Política e economia, uma união instável
Mal começou a transição, e já ficou claro que há dois “partidos” na equipe do presidente eleito, Jair Bolsonaro, em relação à reforma da Previdência. Uns querem aproveitar esse período para se entender com a equipe do presidente Michel Temer e com líderes parlamentares e pôr para votar a proposta de mudanças na aposentadoria formatada pelo atual governo – deixando para depois uma segunda etapa, destinada a criar um novo regime. Outros, capitaneados pelo futuro chefe da Casa Civil, Onyx Lorenzoni (DEM-RS), preferem começar do zero, em 2019, com uma proposta própria, que mire o longo prazo.

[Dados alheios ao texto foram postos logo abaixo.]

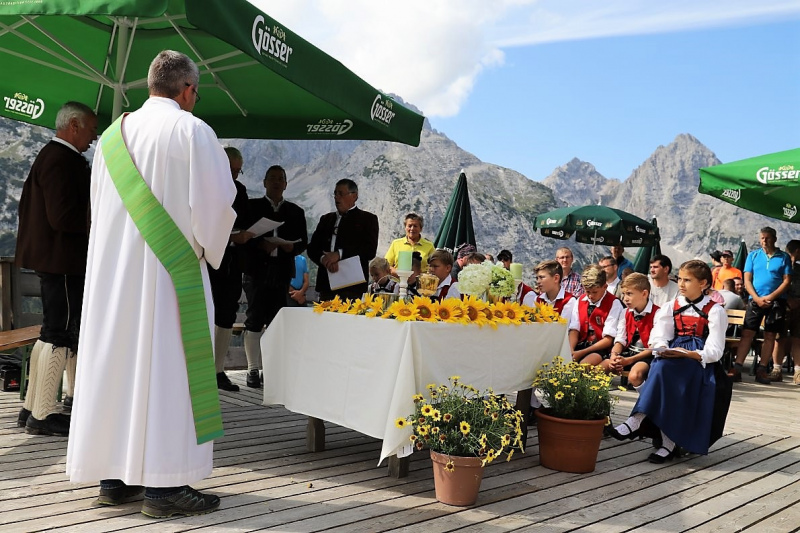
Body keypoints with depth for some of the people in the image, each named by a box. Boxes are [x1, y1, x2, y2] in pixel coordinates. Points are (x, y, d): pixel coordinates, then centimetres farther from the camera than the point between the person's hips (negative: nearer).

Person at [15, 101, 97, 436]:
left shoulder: (48, 156, 17)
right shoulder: (63, 161, -16)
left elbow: (27, 205, 24)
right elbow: (63, 217, -23)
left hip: (49, 257, 11)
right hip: (62, 260, -11)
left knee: (52, 333, 15)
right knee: (61, 335, -5)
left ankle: (32, 409, 23)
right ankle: (43, 415, 2)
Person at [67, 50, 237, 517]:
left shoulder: (114, 134, 14)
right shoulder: (191, 130, -7)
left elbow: (99, 206, 19)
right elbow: (215, 201, -12)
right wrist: (206, 249, 4)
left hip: (113, 271, 7)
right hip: (168, 270, -7)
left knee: (117, 362, 10)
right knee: (166, 367, -4)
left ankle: (114, 476, 17)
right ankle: (164, 483, -2)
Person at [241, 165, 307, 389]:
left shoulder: (295, 211, 15)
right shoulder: (252, 206, 8)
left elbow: (303, 241, 13)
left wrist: (292, 247, -9)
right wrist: (260, 245, -16)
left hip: (282, 272, 2)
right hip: (256, 270, -2)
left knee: (275, 322, 1)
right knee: (254, 319, -4)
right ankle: (253, 369, 1)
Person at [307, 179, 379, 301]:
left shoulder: (367, 219, 7)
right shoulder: (326, 219, 22)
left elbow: (370, 250, -7)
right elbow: (312, 248, 13)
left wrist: (339, 254, -14)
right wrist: (324, 259, -9)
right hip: (326, 285, 5)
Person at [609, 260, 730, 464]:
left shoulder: (715, 311, 1)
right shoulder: (672, 307, 15)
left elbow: (714, 352, -8)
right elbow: (659, 339, 5)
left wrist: (686, 354, -23)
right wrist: (663, 349, -19)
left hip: (699, 361, -4)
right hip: (671, 359, 4)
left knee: (664, 367, -34)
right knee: (660, 366, -32)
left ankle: (638, 420, -33)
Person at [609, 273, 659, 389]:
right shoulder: (626, 313, 10)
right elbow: (621, 340, 8)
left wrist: (628, 361, -20)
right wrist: (614, 355, -15)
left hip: (647, 356, -6)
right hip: (628, 352, 6)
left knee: (634, 375, -36)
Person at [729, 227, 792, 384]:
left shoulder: (784, 257, 4)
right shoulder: (753, 255, 7)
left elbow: (787, 281, -2)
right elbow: (747, 280, 3)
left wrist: (770, 297, -13)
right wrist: (757, 298, -10)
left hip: (776, 301, 0)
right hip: (755, 299, 0)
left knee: (770, 336, 3)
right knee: (747, 333, -6)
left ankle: (762, 370, 9)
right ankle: (737, 368, -8)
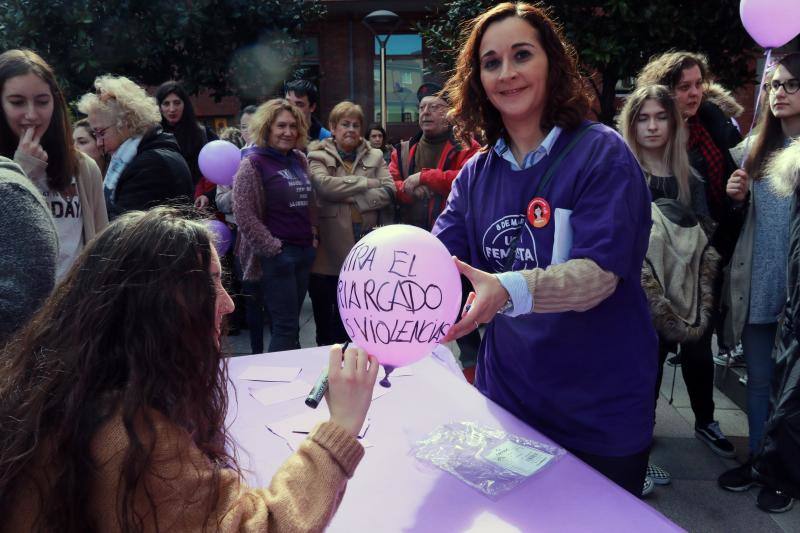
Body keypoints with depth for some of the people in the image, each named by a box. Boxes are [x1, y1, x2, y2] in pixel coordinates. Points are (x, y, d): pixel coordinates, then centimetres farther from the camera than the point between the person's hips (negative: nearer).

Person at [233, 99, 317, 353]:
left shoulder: (299, 159, 12)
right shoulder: (253, 162, -8)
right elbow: (244, 215, -13)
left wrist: (312, 232, 11)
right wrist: (273, 247, -13)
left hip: (304, 251, 7)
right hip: (276, 254, -6)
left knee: (291, 323, 12)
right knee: (286, 326, -5)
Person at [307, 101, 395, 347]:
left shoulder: (374, 156, 10)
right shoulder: (318, 156, 1)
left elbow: (388, 192, -3)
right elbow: (324, 185, -18)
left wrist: (352, 197, -13)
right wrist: (366, 183, -11)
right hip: (327, 250, -2)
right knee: (324, 317, 9)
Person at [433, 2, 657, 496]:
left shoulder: (602, 153, -14)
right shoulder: (476, 174, 3)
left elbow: (600, 273, -25)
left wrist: (505, 290, -43)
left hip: (600, 413, -4)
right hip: (506, 394, 4)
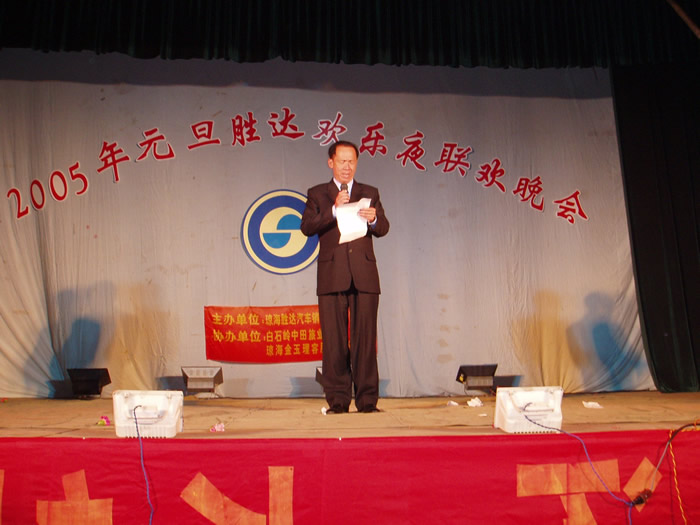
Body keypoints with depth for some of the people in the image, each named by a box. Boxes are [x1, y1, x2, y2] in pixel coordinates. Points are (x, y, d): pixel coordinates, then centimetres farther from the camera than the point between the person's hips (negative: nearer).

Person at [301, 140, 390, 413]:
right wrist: (334, 209, -13)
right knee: (334, 342, 0)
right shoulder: (317, 194, 14)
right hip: (332, 275, -1)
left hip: (365, 275, 1)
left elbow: (383, 228, 7)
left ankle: (367, 400, 7)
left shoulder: (370, 193, 18)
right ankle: (337, 400, 9)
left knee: (365, 339, 0)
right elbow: (307, 227, -1)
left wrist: (373, 218, -14)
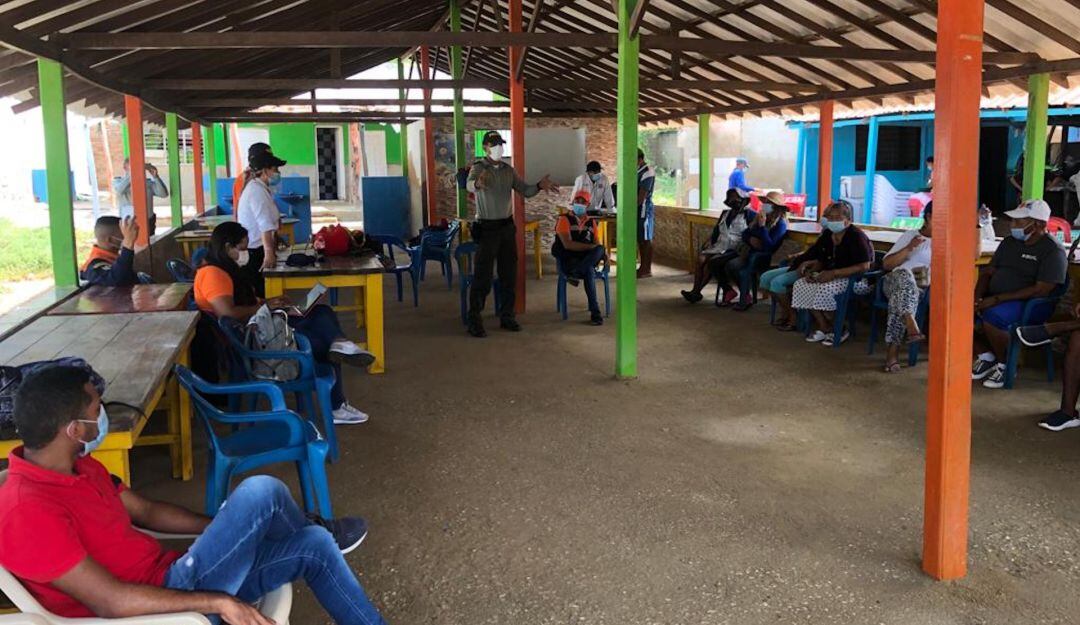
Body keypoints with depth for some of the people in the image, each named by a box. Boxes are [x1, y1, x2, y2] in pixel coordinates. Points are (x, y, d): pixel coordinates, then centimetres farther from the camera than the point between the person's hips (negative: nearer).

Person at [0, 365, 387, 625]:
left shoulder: (77, 467, 6)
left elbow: (147, 511, 15)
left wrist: (237, 526, 12)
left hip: (166, 579, 9)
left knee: (314, 546, 5)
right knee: (261, 492, -18)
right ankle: (314, 527, 16)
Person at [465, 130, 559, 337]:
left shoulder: (508, 170, 10)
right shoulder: (479, 167, -8)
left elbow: (524, 190, 7)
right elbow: (469, 185, -29)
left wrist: (539, 186, -15)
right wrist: (477, 184, -54)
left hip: (507, 226, 6)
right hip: (487, 227, -6)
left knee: (509, 275, 10)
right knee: (483, 277, -6)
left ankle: (507, 317, 20)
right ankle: (474, 321, 0)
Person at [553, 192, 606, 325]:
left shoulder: (591, 222, 19)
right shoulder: (565, 219, 0)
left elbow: (598, 244, 14)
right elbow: (567, 244, -13)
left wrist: (604, 256, -9)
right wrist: (590, 247, -16)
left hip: (587, 259, 5)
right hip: (569, 260, -4)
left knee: (600, 250, -31)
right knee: (589, 270, -38)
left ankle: (574, 274, -37)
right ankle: (595, 312, -39)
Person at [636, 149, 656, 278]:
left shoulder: (648, 172, -14)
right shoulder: (638, 171, 14)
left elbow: (642, 195, -18)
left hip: (644, 209, -9)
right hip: (638, 209, 9)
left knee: (646, 240, -4)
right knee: (640, 239, 11)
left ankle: (647, 270, 0)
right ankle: (643, 267, 18)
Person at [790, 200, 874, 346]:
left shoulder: (856, 236, -15)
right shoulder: (827, 235, 8)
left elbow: (864, 267, -23)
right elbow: (821, 261, 18)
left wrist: (834, 273, -28)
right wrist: (811, 271, -6)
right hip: (830, 276, 9)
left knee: (825, 289, -34)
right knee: (800, 285, -11)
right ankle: (824, 328, -9)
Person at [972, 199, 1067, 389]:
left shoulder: (1052, 251, -10)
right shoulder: (1009, 241, 13)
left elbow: (1041, 290, -19)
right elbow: (987, 273, 14)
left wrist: (997, 299, -23)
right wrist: (978, 298, -8)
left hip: (1032, 305, -7)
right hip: (995, 300, 7)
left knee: (992, 318, -36)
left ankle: (1006, 366, -11)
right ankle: (986, 356, 4)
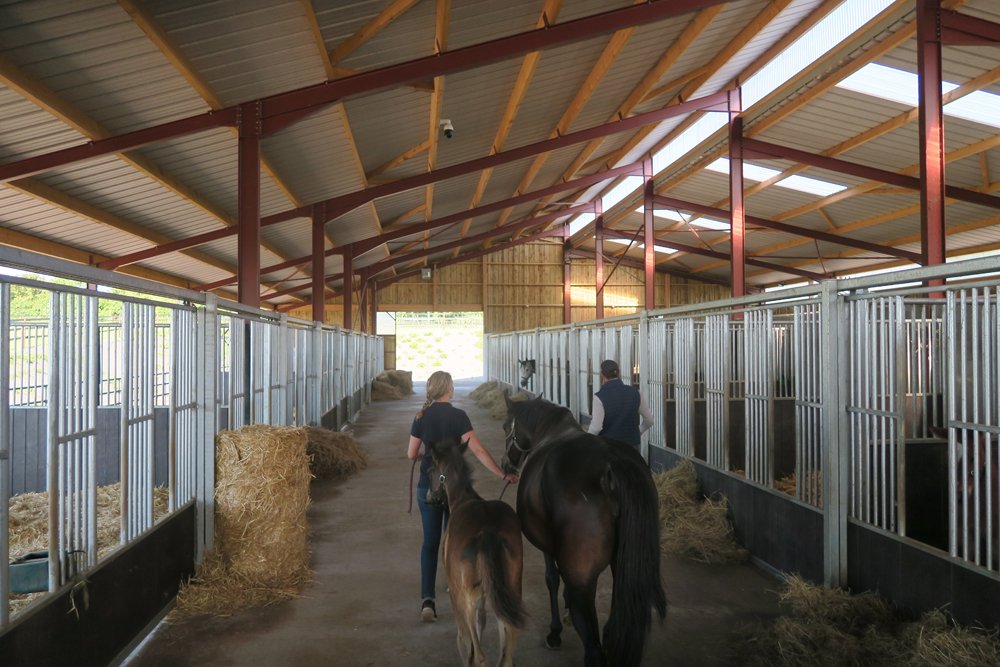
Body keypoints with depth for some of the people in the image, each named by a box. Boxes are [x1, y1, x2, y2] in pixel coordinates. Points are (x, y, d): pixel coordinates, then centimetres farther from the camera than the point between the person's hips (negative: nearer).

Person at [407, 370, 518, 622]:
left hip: (428, 486, 2)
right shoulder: (458, 416, -12)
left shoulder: (421, 417, -1)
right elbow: (478, 451, -17)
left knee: (430, 542, 8)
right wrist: (502, 474, -14)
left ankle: (427, 598, -3)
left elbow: (411, 454, 3)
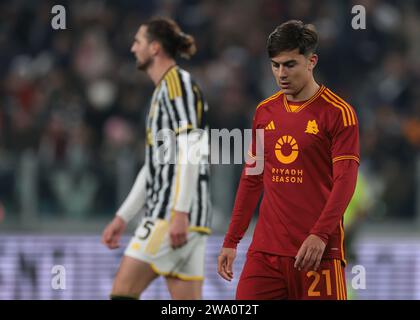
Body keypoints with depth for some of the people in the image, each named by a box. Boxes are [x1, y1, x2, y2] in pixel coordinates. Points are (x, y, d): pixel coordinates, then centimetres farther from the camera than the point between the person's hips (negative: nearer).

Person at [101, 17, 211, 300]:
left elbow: (189, 153, -17)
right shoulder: (164, 90, 24)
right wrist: (123, 218, 27)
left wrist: (180, 213, -23)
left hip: (175, 214, -10)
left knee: (124, 289, -11)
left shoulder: (178, 83, -6)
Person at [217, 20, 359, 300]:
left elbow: (345, 180, -11)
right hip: (265, 250, 5)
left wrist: (320, 235, -22)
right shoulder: (265, 111, 14)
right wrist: (231, 242, 15)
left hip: (318, 251, -5)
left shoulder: (338, 112, -4)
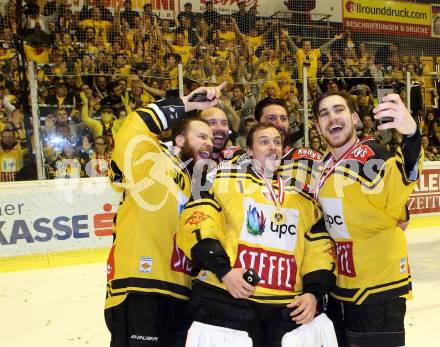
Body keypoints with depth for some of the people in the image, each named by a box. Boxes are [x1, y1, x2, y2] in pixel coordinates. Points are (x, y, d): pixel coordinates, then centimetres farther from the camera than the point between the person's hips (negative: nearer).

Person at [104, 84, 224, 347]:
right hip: (139, 294, -8)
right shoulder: (153, 164, -2)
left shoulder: (196, 182, 21)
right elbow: (133, 131, -20)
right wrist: (188, 104, -14)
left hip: (180, 295, 8)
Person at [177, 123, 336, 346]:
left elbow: (318, 247, 15)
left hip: (285, 308, 4)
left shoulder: (301, 195, 19)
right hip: (228, 299, -4)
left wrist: (313, 292, 1)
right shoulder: (226, 180, 5)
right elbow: (195, 223, -6)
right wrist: (223, 269, -16)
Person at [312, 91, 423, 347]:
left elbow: (395, 190, -42)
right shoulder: (327, 165, 5)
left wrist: (411, 136, -57)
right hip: (339, 288, 8)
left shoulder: (370, 156, -20)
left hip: (379, 288, -8)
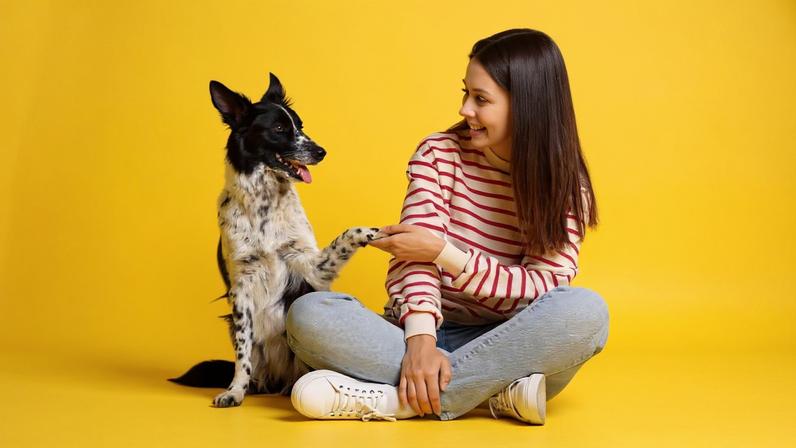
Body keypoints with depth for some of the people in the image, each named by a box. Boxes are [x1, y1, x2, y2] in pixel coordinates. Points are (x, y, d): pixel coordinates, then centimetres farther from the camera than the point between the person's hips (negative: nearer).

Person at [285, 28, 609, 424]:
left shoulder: (566, 188, -1)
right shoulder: (439, 153, -1)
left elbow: (543, 287, -11)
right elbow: (415, 253, -12)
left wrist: (442, 251, -18)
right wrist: (420, 339, -30)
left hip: (507, 345, 0)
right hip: (428, 332, 1)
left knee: (585, 310, -33)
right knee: (309, 313, -25)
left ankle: (401, 398, -29)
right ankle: (496, 391, -30)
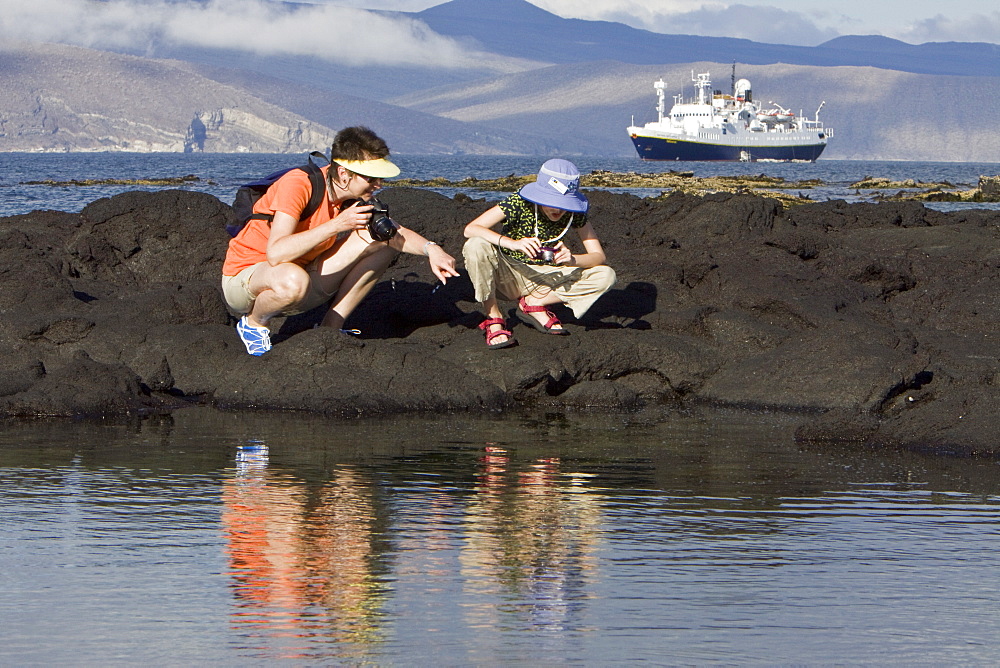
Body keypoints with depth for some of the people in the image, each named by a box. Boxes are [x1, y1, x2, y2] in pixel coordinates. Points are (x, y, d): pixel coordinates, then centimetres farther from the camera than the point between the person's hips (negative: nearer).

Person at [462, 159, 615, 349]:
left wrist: (572, 260, -35)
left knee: (606, 276, -17)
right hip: (508, 276, -3)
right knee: (477, 246, -34)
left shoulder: (575, 213, -11)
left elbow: (599, 256, -12)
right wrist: (513, 243, -43)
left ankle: (534, 303, -9)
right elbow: (470, 229, -29)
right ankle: (493, 319, -19)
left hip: (544, 280, 3)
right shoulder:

Divergências em torno da Previdência não são novidade. O tema frequentou a lista de prioridades de Temer e, mesmo assim, a reforma foi arquivada. Num País praticamente conflagrado pela polarização da campanha eleitoral, seria impossível discutir com cabeça fria esse tema – essencial para impedir o colapso das finanças públicas, mas que mexe, e muito, com as perspectivas de vida da população. Por isso, técnicos e políticos nem sempre têm visões coincidentes sobre os problemas nesse campo – muito menos sobre as soluções.
No caso do novo governo, como era de se esperar, essas divergências apareceram ao longo da campanha e só não foram mais estridentes por dois motivos. O primeiro foi a ordem de “calem-se”, transmitida pelo candidato aos integrantes do seu grupo, inclusive ao seu guru econômico, Paulo Guedes. O segundo foi a multiplicidade de outros temas polêmicos, principalmente na área social.
Entre empresários e investidores, não se fala de outra coisa, a não ser sobre a necessidade de provas da extensão e da profundidade do liberalismo do novo presidente, cujo teste decisivo seria a reforma da Previdência. Os sinais, porém, são de que antes será preciso aparar arestas dentro da equipe. O próprio Guedes já explicitou essas diferenças, ao deixar claro, em outras palavras, que Lorenzoni é do ramo da política e, portanto, não fala de economia. O futuro ministro-chefe da Casa Civil havia tachado a proposta de Temer de “remendo”. Pesa a favor da alternativa de pegar carona na reforma de Temer o fato de que não há eleição pelo caminho, para pressionar os parlamentares a votar contra mudanças de regras nas aposentadorias — muitos deles nem estarão de volta ao Congresso no ano que vem. Para que ela funcione, contudo, será preciso “convencer” Lorenzoni, a quem caberá comandar a articulação política, de que as mudanças são urgentes. E não apenas um desejo dos economistas.